Kısa bir aradan sonra uzun bir bölümle birlikteyiz canlarım. Nasılsınız, iyi misiniz? Umarım iyisinizdir ve bölümü beğenirsiniz. Oylamayı unutmayın, öptümm 😘

⭐Geçit⭐

"Umarım ailen hakkında az da olsa merak ettiklerini öğrenebilmişsindir. Onlar... Seni bırakmak istemedi ve seni çok seviyorlar. Bunu aklından çıkarma, rüyalarına ve bakışlara kulak ver. Her şey gözlerde saklı. Mor, kırmızı ya da mavi fark etmez. Önemli olan o gözlerin nasıl baktığı, kalbinden ne geçtiğidir. Bunları sana ailenin söylemesini çok isterdim ama artık biliyorsun ki onlara ulaşabilecek tek kişi sensin. Belki birkaç ışıkyılı uzaklıkta ya da baş ucunda onlara ulaşabilecek kişi sensin. Kendini zorlama, geçmişin peşini bırakmamak gibi bir alışkanlığı vardır. O gün... Bir gün gelecek. Ve sen, ailene kavuşacaksın." Bay Andrew ben mektubu okuduktan sonra bunları da söyleyip dolan gözlerimden bazen acı bazen tatlı olan sıvının akmasına neden oldu. Elimdeki kağıt parçasını kalbime gömdüm ve Kelvin'den destek alarak koltuğa oturdum. Aileme ulaşabilecek tek kişi olduğumu ve bunu nasıl yapacağımı tabiiki de bilmiyordum ya da sınırlarımı daha ne kadar zorlayacağımı. Bildiğim tek şey ateşti benim, oysa şimdi babamın ağzından yazıldığını tahmin ettiğim mektupta bana bahşedilen birden fazla güç olduğunu söylemeye çalıştığını anlamıştım. Zira elindeki güç olan ateşi bile yararlı kullanmayan ben, bilmediğim güçlerim açığa çıktığında onlarla nasıl başa çıkacaktım tahmin bile edemiyordum. Öğrenmek istediğim şeyleri buraya gelip bu mektubu okuyana kadar gerçekten merak ettiğimi sanıyordum ancak şimdi, hiç bir şey öğrenmesem de olur dediğim yerdeydik. Sadece gözlerimi kapatıp birinin omzuna başımı koyup ağlamak istiyordum. Kelvin şu an bu göreve uyuyordu, Axel babasına şaşkınlıkla bakıyordu. Hepsi benim gibi şaşırmıştı, ailemin onlarla ilgili bildiği bir şeyler olması ihtimali bu odadaki Bay Andrew dışında herkesi şaşırmıştı. Belliki kendimle ilgili daha öğrenecek çok şeyim vardı.
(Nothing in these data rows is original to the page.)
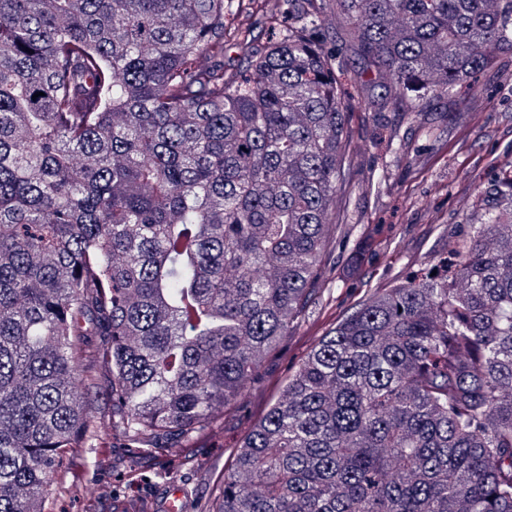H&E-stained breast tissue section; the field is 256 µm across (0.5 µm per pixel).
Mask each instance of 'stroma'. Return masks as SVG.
I'll use <instances>...</instances> for the list:
<instances>
[{"label":"stroma","mask_w":512,"mask_h":512,"mask_svg":"<svg viewBox=\"0 0 512 512\" xmlns=\"http://www.w3.org/2000/svg\"><path fill=\"white\" fill-rule=\"evenodd\" d=\"M326 28L347 62L340 81L342 98L350 106L347 182L336 204L347 228L337 235L328 257L331 274L317 283L321 293H333L336 311L331 314L310 304L293 336L268 354L262 381L225 411L198 447L168 449L188 512H203L217 496L233 449L240 447L336 314L350 310L360 295L394 287L428 268L448 237L463 230L475 193L504 163L512 162L511 57L500 58L472 85L432 99L430 122L422 126L399 119L389 107L375 113L363 93L365 76L354 62L348 22L332 14ZM363 224L392 225L391 246L359 256ZM128 465L123 438L110 420L98 418L94 441L73 449L70 461L53 475L45 512H86L92 502L100 512H110L113 500L124 496L159 500L165 482H130Z\"/></svg>","instance_id":"1"}]
</instances>
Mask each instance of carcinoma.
Wrapping results in <instances>:
<instances>
[{
  "label": "carcinoma",
  "mask_w": 512,
  "mask_h": 512,
  "mask_svg": "<svg viewBox=\"0 0 512 512\" xmlns=\"http://www.w3.org/2000/svg\"><path fill=\"white\" fill-rule=\"evenodd\" d=\"M259 2L0 0V512L95 411L171 480L302 318L347 178L326 8L413 121L512 56V0H278L263 40ZM213 512H512V171L310 348Z\"/></svg>",
  "instance_id": "cac0c4a2"
}]
</instances>
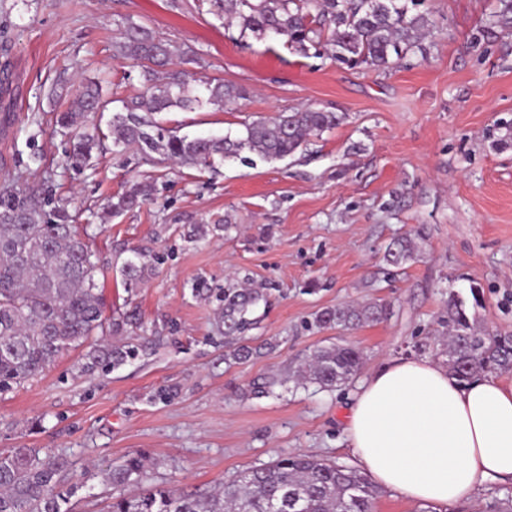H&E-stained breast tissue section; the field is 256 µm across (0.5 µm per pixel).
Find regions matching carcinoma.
<instances>
[{"instance_id":"1","label":"carcinoma","mask_w":512,"mask_h":512,"mask_svg":"<svg viewBox=\"0 0 512 512\" xmlns=\"http://www.w3.org/2000/svg\"><path fill=\"white\" fill-rule=\"evenodd\" d=\"M236 22L241 32L261 37L284 36L302 55L325 52L351 68L388 72L414 53L431 33L427 13L417 10L422 0H209ZM512 30V0H498L482 31L494 38ZM126 56L144 67L146 88L125 102L112 116V144L120 153L135 148L145 155L212 168L227 160H246L252 153L266 160L288 157L308 138L336 127L335 112L304 108L281 112L271 119L244 125V131L222 138H190L164 129L153 120L157 112L193 111L227 106L244 91L219 80L185 79L173 72L158 81L155 67L174 56L171 47L143 24L130 22L123 31ZM104 107L101 86L88 83L77 97L75 111L60 112L56 126L71 134L68 155L78 167L100 148L95 134L82 130L88 115ZM152 185L139 183L108 200V215L130 210L149 199ZM66 205L45 211L32 194L0 192V391L44 371L74 343L104 331L106 319L95 280L96 264L88 245L73 231ZM415 259L411 238L395 239L384 260L395 267ZM145 255L133 252L122 266L124 284L138 287L147 278ZM268 301L267 288L224 287V345L227 357L242 361L253 354L246 333L255 320L253 309ZM390 304L328 308L316 323L322 329H350L377 323L389 314ZM475 315L457 293L448 298V370L461 382L486 372L512 371V334L480 333ZM127 345L103 341L85 354V371L100 365L118 368L134 358ZM361 364L351 344L319 346L300 374L303 384L333 388L348 382ZM72 467L67 456L40 453L35 448L0 452V512H75L71 492L61 489ZM146 479L145 460L130 456L104 470L114 489L140 485ZM378 489L361 472L307 455L281 457L272 463L240 472L205 494L176 493L148 487L133 496L112 497L107 512H375Z\"/></svg>"}]
</instances>
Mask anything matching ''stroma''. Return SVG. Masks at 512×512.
<instances>
[{
    "mask_svg": "<svg viewBox=\"0 0 512 512\" xmlns=\"http://www.w3.org/2000/svg\"><path fill=\"white\" fill-rule=\"evenodd\" d=\"M497 0H425L435 27L422 53L389 72L301 55L284 40L243 38L208 0H0V187L18 184L65 202L94 252L104 316L132 314L119 341L139 349L117 368L81 369L85 346L64 350L38 376L0 393V452L44 448L72 461L63 489L81 512H104L113 490L101 473L125 456L154 465L146 483L206 492L248 468L289 455L355 467L345 417L361 383L390 359L445 364L450 293L479 294V326L512 332V33L474 43ZM181 48L178 70L242 87L231 107L156 116L177 135L221 136L281 112L313 107L342 121L281 160L227 161L211 170L130 149L115 153L109 123L143 86L121 51L127 22ZM101 82L107 108L90 116L103 149L66 163L56 113L79 86ZM151 181L152 199L117 216L107 199ZM219 230L195 242V225ZM410 236L418 257L383 260ZM142 251L145 285L122 283ZM269 288L249 335L258 352L226 358L220 295L231 279ZM205 283L210 295L197 294ZM387 301L378 323L318 329L317 314ZM356 345L346 384L300 387L319 346ZM267 383L270 393H256ZM512 483L490 481L453 508L381 490L376 512H497Z\"/></svg>",
    "mask_w": 512,
    "mask_h": 512,
    "instance_id": "stroma-1",
    "label": "stroma"
}]
</instances>
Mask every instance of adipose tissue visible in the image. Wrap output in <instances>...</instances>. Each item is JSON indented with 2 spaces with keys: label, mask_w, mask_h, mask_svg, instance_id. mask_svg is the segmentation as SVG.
<instances>
[{
  "label": "adipose tissue",
  "mask_w": 512,
  "mask_h": 512,
  "mask_svg": "<svg viewBox=\"0 0 512 512\" xmlns=\"http://www.w3.org/2000/svg\"><path fill=\"white\" fill-rule=\"evenodd\" d=\"M345 431L364 473L409 500L451 507L512 483V383L493 376L462 383L427 359L392 361L361 386Z\"/></svg>",
  "instance_id": "1"
}]
</instances>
Ve bu beni karamsarlığa sürüklüyordu.

Söyleyecek sözüm yoktu, yapacağım ya da yapabileceğim hiçbir şey yoktu. Tek bildiğim ateşti benim, tek bildiğim içimdeki her geçen gün artan yangındı, kimliğim yoktu. Sadece ben ve bana bahşedilen ateş. Hayatım bundan ibaretti, evimi yaktığımdan beri böyle hissediyordum. Yaşadıklarım bir yangından daha fazlasıydı; kendimi tanımama adım atmamı sağlayan, gerçeklerin ortaya çıktığı bir milattı benim için. Okuduğum bu mektupta; yediğim tokattan çok daha fazlası vardı, yıllardır yaşadığım yalnızlığın bu sene edindiğim arkadaşlarımla son bulmasından, hayatımın sahte olmasından hatta içimdeki ateşten kat kat daha sıcak, yukarıdaki yıldızlardan daha gerçek bir şey vardı... Ben buraya ait değildim ve bunu şu an tam anlamıyla idrak ediyordum. Axel'ın ya da başka birinin bana Dünyalı olduğumu söylemesi fark etmezdi ama o zamandan beri tam anlamıyla buna inanmamıştım işte. İnanmak için bir kanıta ihtiyacım vardı ve gerçek ailemin yazdığı bu mektup bana kesin bir kanıt sunuyordu. Ayrıca son cümlede kendilerini açık edip kral ve kraliçe olmalarını yazmaları her ne kadar şu ana kadar hiç mantıklı gelmesede yüzüme sert bir tokat gibi çarpmıştı. Ben prenses olmak istemiyordum. Ben sadece kendim olmak istiyordum ve bu saçma kafa karışıklıklarından yorulmuştum. Başka bir evrende ya da başka bir gezegende fark etmez. Ben sadece Amber'dim. Ne olursa olsun.

...

Uzun soluklu bir düşünce ve depresiflik anından sonra kendimi Kelvin'in kollarının arasından çektim. Elimdeki eski ve buruşmuş kağıdı sehpaya bıraktım. Ardıma bakmadan o kapıdan çıktım, sessizlik canımı sıkmıştı. Artık bağırma zamanıydı, her şeyin içimden bir volkan gibi patladığı o sınır noktasındaydım. Kendimi hiç zorlamadan aksine rahat bırakarak koşmaya başladım. Dışarıda, Axel ve Kelvin'in evlerinin bahçesine çıktığımda ellerimi iki yanıma açtım ve yıldızlara yalvarıyormuş gibi başımı gökyüzüne çevirdim ardından ufak ve kısa aralıklarla attığım sırıtışlarla beraber bağırmaya başladım. Dışarıdan biri beni görüyorsa kesin tescilli deli olduğumu sanıyordur ki evet beni birileri izliyor,mesela Kelvin ve Axel. Yine de bu şu an hiç umurumda değil. Nerede kalmıştık heh, ben bağırıyordum.